Clinical and research applications
QIDS is frequently used to track change during treatment, including medication trials and psychotherapy studies, because it is short enough for repeated administration yet sensitive to the symptom domains most central to depression. In clinical practice, serial QIDS scores can complement structured interviews and global clinical impression measures. When using QIDS longitudinally, consistency matters: keep the form version, timeframe, and language stable where possible, and interpret apparent changes alongside sleep medication changes, substance use, medical illness flares, and psychosocial stressors that can move scores independent of core mood changes.

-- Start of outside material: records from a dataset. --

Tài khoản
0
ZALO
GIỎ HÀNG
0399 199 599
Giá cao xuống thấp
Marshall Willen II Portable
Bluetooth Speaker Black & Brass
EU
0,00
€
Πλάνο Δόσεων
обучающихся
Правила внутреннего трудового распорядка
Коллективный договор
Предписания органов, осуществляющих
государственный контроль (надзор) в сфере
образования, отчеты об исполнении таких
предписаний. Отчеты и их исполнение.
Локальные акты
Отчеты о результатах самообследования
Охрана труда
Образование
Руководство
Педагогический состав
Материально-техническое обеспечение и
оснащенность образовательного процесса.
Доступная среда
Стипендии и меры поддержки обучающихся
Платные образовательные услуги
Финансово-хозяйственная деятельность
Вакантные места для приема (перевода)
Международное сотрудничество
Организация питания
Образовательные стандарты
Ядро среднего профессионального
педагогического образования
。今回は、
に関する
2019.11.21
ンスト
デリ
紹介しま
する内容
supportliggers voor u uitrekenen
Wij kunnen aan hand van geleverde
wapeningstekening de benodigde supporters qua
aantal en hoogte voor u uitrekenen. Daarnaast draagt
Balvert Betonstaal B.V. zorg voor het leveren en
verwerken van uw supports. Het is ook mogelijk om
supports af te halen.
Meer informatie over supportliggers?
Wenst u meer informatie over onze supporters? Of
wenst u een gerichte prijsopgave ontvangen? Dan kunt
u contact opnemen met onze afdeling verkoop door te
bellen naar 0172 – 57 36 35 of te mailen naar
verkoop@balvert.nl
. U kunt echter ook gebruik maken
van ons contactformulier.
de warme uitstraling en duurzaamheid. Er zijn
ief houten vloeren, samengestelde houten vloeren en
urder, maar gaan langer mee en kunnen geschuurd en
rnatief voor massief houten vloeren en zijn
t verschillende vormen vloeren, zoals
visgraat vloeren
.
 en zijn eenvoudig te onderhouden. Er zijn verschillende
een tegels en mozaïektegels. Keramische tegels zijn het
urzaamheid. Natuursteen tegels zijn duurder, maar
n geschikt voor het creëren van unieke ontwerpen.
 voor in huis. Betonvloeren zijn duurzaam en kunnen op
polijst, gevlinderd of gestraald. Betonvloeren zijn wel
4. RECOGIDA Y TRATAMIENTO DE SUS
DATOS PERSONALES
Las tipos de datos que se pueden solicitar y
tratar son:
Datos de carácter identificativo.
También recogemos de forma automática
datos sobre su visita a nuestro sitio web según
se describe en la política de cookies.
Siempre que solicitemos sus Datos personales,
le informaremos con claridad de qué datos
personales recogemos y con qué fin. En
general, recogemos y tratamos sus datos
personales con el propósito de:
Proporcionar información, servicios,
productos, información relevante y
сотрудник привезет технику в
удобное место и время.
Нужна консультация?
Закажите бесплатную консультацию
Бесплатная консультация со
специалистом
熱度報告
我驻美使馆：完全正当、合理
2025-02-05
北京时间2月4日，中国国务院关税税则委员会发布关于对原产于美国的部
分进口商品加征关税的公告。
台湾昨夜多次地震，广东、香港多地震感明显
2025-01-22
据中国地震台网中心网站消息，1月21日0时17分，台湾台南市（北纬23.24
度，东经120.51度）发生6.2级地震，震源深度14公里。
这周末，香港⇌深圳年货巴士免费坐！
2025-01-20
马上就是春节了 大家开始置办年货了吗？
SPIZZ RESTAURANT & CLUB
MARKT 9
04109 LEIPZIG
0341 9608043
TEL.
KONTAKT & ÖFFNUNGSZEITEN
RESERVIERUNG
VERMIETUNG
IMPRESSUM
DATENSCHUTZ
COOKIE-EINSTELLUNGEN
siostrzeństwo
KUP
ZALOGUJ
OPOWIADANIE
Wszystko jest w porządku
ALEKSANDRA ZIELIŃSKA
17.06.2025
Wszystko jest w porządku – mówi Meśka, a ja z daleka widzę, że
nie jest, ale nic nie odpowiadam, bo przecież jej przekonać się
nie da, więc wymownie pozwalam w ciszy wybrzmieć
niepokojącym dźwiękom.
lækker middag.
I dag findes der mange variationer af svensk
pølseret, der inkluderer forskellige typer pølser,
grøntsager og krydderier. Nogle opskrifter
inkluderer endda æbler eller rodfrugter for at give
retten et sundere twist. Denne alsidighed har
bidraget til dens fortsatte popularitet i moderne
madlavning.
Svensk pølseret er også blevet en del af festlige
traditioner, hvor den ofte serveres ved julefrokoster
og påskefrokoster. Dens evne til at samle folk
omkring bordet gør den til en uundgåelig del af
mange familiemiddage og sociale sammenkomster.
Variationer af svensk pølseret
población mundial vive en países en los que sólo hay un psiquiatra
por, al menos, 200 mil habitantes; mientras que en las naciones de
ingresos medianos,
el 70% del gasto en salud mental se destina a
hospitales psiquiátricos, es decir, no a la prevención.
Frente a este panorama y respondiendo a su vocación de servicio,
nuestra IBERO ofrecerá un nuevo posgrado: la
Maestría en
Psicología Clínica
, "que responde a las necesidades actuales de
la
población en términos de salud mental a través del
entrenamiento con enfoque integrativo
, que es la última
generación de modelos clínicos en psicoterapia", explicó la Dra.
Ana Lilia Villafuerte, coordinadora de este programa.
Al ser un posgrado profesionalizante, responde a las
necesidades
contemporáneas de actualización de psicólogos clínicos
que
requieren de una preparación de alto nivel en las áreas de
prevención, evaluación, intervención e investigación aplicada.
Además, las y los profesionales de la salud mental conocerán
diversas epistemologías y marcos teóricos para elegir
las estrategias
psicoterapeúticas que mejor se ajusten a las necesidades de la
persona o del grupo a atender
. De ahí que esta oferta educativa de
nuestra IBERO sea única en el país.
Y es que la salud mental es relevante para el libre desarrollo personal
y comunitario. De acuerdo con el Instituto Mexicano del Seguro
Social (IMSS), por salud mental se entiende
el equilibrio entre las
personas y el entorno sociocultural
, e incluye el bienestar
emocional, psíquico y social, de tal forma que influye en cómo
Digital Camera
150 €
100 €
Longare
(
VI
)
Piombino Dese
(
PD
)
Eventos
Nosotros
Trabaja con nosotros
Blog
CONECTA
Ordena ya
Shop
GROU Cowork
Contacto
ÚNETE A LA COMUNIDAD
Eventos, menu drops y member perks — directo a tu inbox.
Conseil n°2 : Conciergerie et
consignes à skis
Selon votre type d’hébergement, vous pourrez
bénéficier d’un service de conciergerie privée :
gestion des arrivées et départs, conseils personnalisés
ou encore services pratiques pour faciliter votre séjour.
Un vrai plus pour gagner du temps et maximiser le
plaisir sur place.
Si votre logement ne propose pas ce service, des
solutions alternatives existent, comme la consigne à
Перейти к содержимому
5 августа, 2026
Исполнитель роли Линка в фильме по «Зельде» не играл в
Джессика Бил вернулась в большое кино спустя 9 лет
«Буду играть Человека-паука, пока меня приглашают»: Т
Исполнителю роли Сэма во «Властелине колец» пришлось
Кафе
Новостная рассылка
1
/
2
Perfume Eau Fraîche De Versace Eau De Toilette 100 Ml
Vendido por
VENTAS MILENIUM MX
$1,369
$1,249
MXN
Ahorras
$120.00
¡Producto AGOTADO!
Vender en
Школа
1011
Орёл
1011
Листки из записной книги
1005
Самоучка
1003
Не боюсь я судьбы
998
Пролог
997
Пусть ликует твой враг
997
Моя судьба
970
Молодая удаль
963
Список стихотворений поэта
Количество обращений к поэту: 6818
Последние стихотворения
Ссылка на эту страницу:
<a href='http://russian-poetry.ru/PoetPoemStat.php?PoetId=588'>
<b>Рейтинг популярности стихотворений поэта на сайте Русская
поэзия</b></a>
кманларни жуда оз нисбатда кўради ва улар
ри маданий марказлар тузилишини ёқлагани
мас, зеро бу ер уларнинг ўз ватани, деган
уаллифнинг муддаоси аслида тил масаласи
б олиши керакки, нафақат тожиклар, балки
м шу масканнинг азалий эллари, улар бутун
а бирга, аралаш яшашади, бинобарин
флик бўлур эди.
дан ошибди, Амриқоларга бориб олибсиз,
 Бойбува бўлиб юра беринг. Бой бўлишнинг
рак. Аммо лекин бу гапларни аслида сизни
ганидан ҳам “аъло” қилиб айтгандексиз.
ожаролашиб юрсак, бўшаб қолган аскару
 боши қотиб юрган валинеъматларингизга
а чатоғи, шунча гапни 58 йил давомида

QIDS can also be used alongside other measures. For example, some settings pair depression severity scales with anxiety measures, functional scales, or disorder-specific tools. Any multi-instrument panel should be interpreted holistically, avoiding over-weighting a single number.
Safety and suicidal ideation
QIDS includes content that can identify suicidal thoughts. A nonzero score on the suicidal ideation item, or any disclosure of self-harm intent during review, should trigger a structured safety assessment appropriate to the setting, including evaluation of intent, plan, means, impulsivity, protective factors, and need for urgent or emergent services. Automated calculators and educational articles cannot replace direct clinical risk assessment.
Strengths and limitations
Strengths include brevity, alignment with depressive symptom domains, a total score with established severity bands, and compatibility with both research and clinical workflows. The domain-based scoring reduces double-counting when multiple items capture different manifestations of the same domain (notably sleep, appetite/weight, and psychomotor change).
Limitations include dependence on accurate recall over seven days, potential cultural and linguistic variation in item interpretation, and the fact that severity scales do not capture all clinically relevant features such as psychotic symptoms, manic polarity, substance-induced states, or medical mimics of depression unless those issues are assessed separately. Scores can be influenced by sleep disorders, chronic pain, thyroid disease, anemia, stimulant or sedative use, and situational stress. Finally, cut points are probabilistic descriptors of severity on a scale; they should not be treated as rigid treatment thresholds without individualization.
Practical tips for accurate use
- Confirm you are using the correct QIDS form (sixteen-item QIDS versus longer IDS forms).
- Apply the seven-day timeframe consistently across visits when monitoring change.
- Compute the total using domain rules (maxima for items 1–4, 6–9, and 15–16).
- Integrate the score with function, safety, comorbidity, and patient preferences when making treatment decisions.